▸ **Problems and tasks**:
- A) Condense the paragraph of the player profile that begins "Barna attended Mountain Pointe High School" into a short bulleted list that keeps its principal facts.
- B) Repeat verbatim the portion of the player profile that opens with the words containing "College and Amateur" and closes with "the Rochester Rhinos.".
--- start of Extract ---
Dillon Barna (born September 29, 1987 in Phoenix, Arizona) is an American soccer player who last played for Ventura County Fusion in the USL Premier Development League.

Career

College and Amateur
Barna attended Mountain Pointe High School in Phoenix, Arizona, where he earned numerous local honors, and played college soccer at Westmont College in Santa Barbara, California. He started all 72 games of his collegiate career for the Warriors, and earned all-GSAC honors as a sophomore, junior and senior.

During his college years Barna also played three seasons with Ventura County Fusion in the USL Premier Development League, helping them to the PDL Championship in 2009.

Professional
Barna signed his first professional contract in 2010 when he was signed by AC St. Louis of the USSF Division 2 Professional League. He made his professional debut on April 22, 2010 in a game against Portland Timbers, and scored his first professional goal on May 8 in a game against the Rochester Rhinos.
--- end of Extract ---
--- start of Recorded data ---
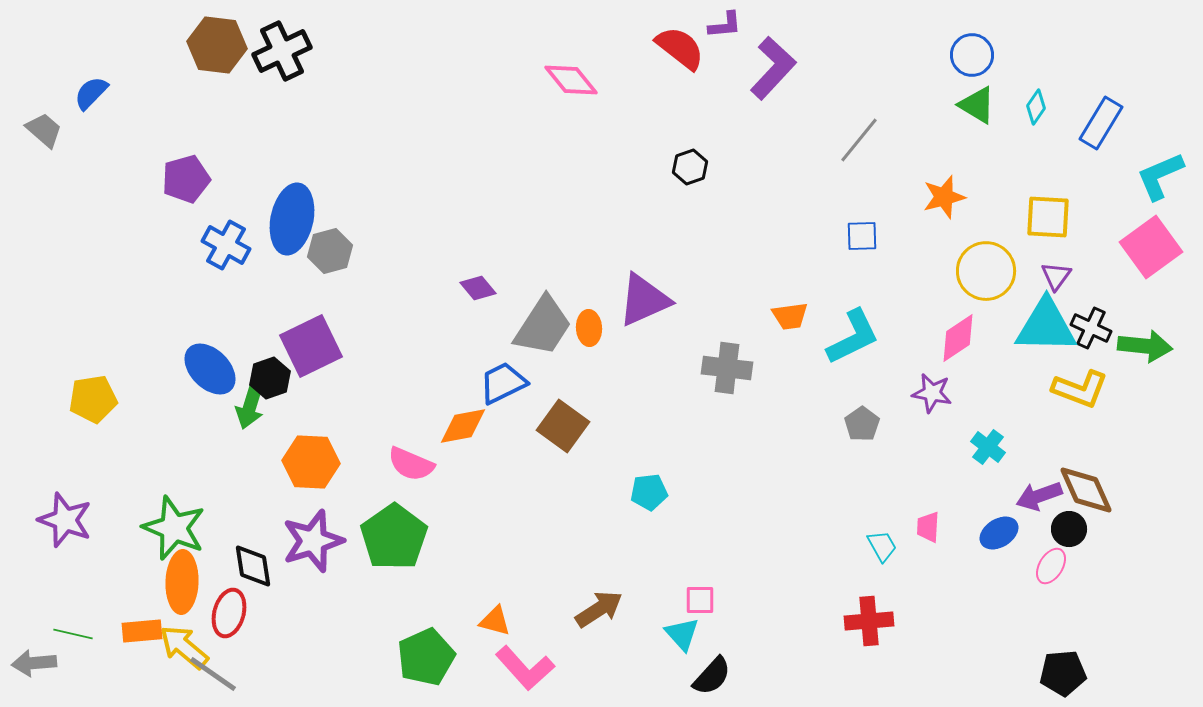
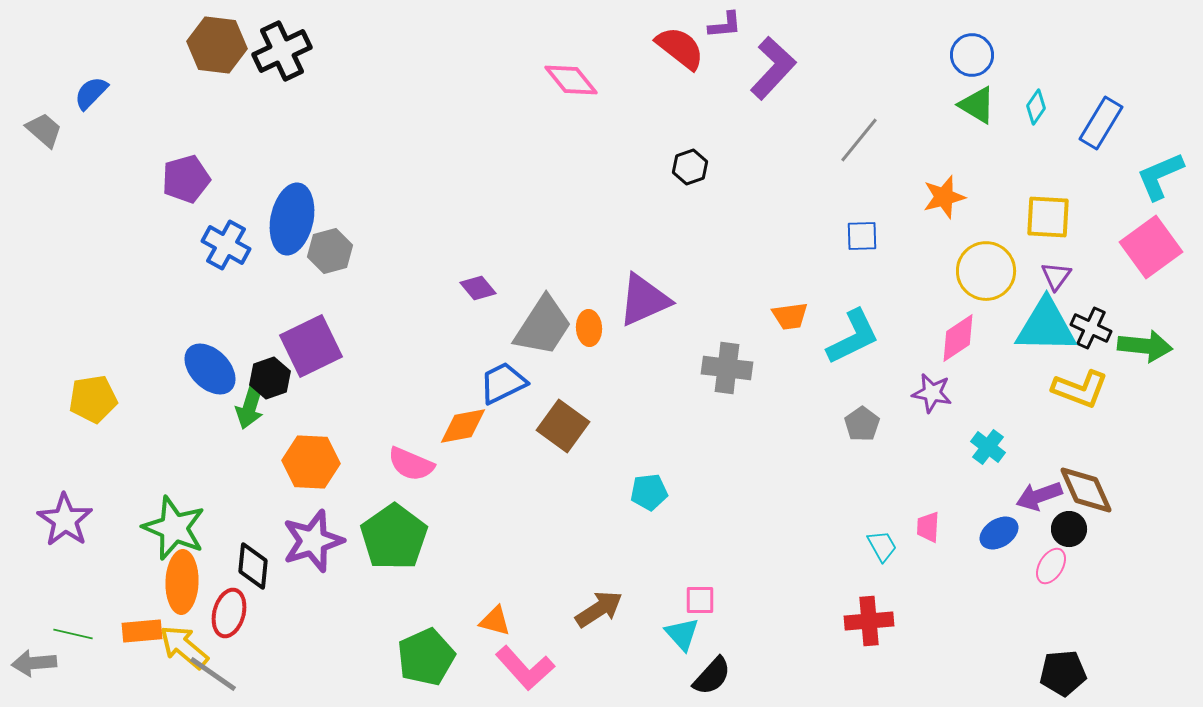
purple star at (65, 520): rotated 14 degrees clockwise
black diamond at (253, 566): rotated 15 degrees clockwise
--- end of Recorded data ---
▸ **The solutions**:
- A)
- Attended Mountain Pointe High School in Phoenix, Arizona, earning numerous local honors
- Played college soccer at Westmont College in Santa Barbara, California
- Started all 72 games of his collegiate career for the Warriors
- Earned all-GSAC honors as a sophomore, junior and senior

- B)
College and Amateur
Barna attended Mountain Pointe High School in Phoenix, Arizona, where he earned numerous local honors, and played college soccer at Westmont College in Santa Barbara, California. He started all 72 games of his collegiate career for the Warriors, and earned all-GSAC honors as a sophomore, junior and senior.

During his college years Barna also played three seasons with Ventura County Fusion in the USL Premier Development League, helping them to the PDL Championship in 2009.

Professional
Barna signed his first professional contract in 2010 when he was signed by AC St. Louis of the USSF Division 2 Professional League. He made his professional debut on April 22, 2010 in a game against Portland Timbers, and scored his first professional goal on May 8 in a game against the Rochester Rhinos.